Like reference symbols in the various drawings indicate like
elements.
DETAILED DESCRIPTION
Referring to FIGS. 1A and 1B, a toy 100 includes a front body
section 102 having character features and a rear body section 104
having vehicular features and connected to the front body section
102. The rear body section 104 includes a chassis 106. A pair of
freely rotatable rear wheels 108 are attached to the chassis 106 on
each side of the toy 100, and a freely rotatable front wheel 110 is
attached to the front body section 102. The pair of rear wheels 108
are positioned with a first of the rear wheels behind a second of
the rear wheels, the first of the rear wheels having a larger
diameter than the second of the rear wheels. The front wheel 110
has a smaller diameter than the rear wheels 108. The rear body
section 104 also includes a bed 112 that defines a cavity 113 for
holding objects. The bed 112 is hingedly connected to the chassis
106 so that the bed may be tilted to dump the objects collected in
the bed.
The front body section 102 includes a torso 116 connected to the
chassis 106 and a head 118 connected to the torso, such that the
front body section has the features of a character. The torso 116
is rotatable relative to the chassis 106. Two arms 122, 132 are
hingedly connected to the torso 116.

──────────

* Written request 1
According to the toy description, why is the bed hinged to the chassis? Answer in one to three sentences.

Collected data entries
──────────

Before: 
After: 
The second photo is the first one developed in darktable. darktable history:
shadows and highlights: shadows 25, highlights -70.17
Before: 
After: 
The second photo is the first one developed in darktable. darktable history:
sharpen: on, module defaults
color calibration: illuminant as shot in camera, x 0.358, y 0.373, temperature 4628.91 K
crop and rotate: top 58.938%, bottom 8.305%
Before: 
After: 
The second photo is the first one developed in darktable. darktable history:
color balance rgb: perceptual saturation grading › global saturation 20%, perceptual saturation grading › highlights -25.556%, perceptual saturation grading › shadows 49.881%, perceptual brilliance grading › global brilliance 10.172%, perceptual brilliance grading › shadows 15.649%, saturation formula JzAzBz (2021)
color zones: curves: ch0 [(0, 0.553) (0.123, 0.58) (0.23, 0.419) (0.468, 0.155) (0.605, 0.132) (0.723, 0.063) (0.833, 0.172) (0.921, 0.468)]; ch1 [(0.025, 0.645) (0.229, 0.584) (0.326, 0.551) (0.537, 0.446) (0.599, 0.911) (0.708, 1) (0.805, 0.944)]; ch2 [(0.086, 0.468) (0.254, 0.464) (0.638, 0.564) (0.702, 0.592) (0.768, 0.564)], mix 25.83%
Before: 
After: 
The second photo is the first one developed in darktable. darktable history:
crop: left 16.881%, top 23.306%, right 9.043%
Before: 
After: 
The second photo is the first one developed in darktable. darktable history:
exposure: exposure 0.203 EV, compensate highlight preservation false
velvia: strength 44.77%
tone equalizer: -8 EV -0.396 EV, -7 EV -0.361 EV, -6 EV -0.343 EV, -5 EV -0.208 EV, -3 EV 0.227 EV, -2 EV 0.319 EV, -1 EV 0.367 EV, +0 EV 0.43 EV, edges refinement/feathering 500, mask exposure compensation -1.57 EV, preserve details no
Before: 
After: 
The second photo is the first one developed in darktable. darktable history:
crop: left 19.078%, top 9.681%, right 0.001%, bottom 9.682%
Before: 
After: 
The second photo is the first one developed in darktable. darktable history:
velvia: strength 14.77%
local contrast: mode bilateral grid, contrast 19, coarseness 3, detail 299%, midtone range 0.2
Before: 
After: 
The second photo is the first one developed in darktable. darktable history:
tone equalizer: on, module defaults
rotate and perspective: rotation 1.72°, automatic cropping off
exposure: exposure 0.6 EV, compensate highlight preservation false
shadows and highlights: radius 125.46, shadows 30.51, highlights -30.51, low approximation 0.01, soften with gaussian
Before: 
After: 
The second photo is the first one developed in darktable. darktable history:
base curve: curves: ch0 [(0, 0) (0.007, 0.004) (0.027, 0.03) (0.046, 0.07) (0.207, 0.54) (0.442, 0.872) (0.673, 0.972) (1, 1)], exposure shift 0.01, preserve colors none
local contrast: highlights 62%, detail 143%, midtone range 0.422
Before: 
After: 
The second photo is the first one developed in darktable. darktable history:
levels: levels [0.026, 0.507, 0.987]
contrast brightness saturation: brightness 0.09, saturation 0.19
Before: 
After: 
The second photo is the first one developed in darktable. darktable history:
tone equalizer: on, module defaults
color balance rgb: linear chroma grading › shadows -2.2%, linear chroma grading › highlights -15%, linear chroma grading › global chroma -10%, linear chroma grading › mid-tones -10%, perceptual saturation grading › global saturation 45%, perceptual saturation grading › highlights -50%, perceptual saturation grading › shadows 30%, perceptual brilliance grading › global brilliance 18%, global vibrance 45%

──────────

* Written request 2
Format the records from their first line through the line containing "crop and rotate: top 58.938%, bottom 8.305%", inclusive, as a numbered list, leaving out any blank lines.

* Written solution 1
The bed 112 is hingedly connected to the chassis 106 so that it can be tilted to dump the objects collected in it.

* Written solution 2
1. Before: 
2. After: 
3. The second photo is the first one developed in darktable. darktable history:
4. shadows and highlights: shadows 25, highlights -70.17
5. Before: 
6. After: 
7. The second photo is the first one developed in darktable. darktable history:
8. sharpen: on, module defaults
9. color calibration: illuminant as shot in camera, x 0.358, y 0.373, temperature 4628.91 K
10. crop and rotate: top 58.938%, bottom 8.305%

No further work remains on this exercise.